Bunuelos with Vanilla Ice Cream and Cactus Berries
These Spanish fried dough cups are topped with cinnamon sugar and served with ice cream and caramel sauce.
- Servings: 12
Source: Martha Stewart Living, September 1996
- 1 1/4 pounds cactus berries or 1 1/2 pints raspberries
- 4 cups all-purpose flour
- 1 teaspoon salt
- 2 teaspoons baking powder
- 1/4 cup vegetable oil plus 3 quarts for frying
- 1 cup hot water
- 1/2 cup sugar
- 1 tablespoon cinnamon
- 2 pints vanilla ice cream
- Cajeta Sauce
Cut away skin of cactus berries. Slice half the cactus berries into 1/2-inch pieces (if using raspberries, leave whole); puree remaining berries; toss puree with reserved berries. Cover and set aside.
Sift together flour, salt, and baking powder. Add 1/4 cup oil and just enough hot water to bring dough together, kneading until smooth and silky. Cover with plastic wrap.
Slowly heat frying oil in heavy saucepan or Dutch oven to 365 degrees. Thoroughly combine sugar and cinnamon.
Meanwhile, divide dough into 12 2-inch balls. Roll out each on a lightly floured work surface into a 7-inch round. Keep dough you're not working with covered.

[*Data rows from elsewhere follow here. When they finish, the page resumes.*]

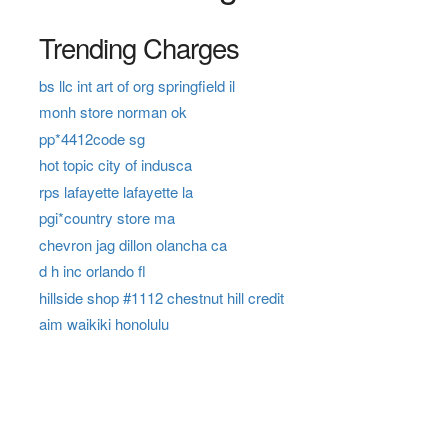
Trending Charges
bs llc int art of org springfield il
monh store norman ok
pp*4412code sg
hot topic city of indusca
rps lafayette lafayette la
pgi*country store ma
chevron jag dillon olancha ca
d h inc orlando fl
hillside shop #1112 chestnut hill credit
aim waikiki honolulu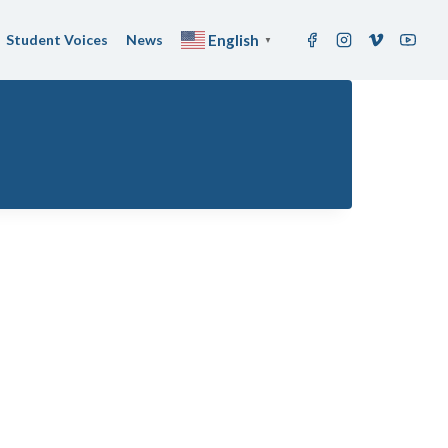
Student Voices
News
English
▼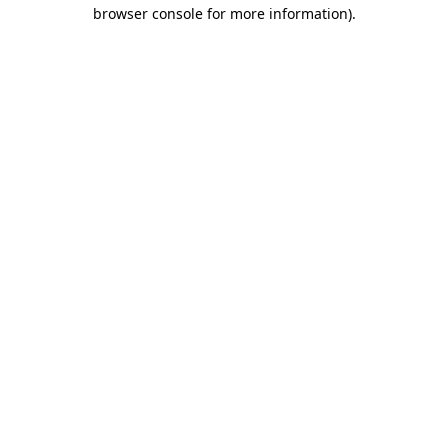
browser console for more information).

Carefully drop rolled dough one piece at a time into oil. Dough should sink to bottom of the pan, then float to surface. Using tongs, gently press down on center of dough, about 20 seconds, to create concave shape; fry until crisp and lightly golden, 2 to 3 minutes. Lift bunuelo from oil with tongs, allowing oil to drip back into saucepan.
Transfer bunuelos to a baking sheet lined with several paper towels. Sprinkle liberally with cinnamon sugar.
To serve, scoop ice cream on bunuelos. Top with cajeta sauce and cactus berries.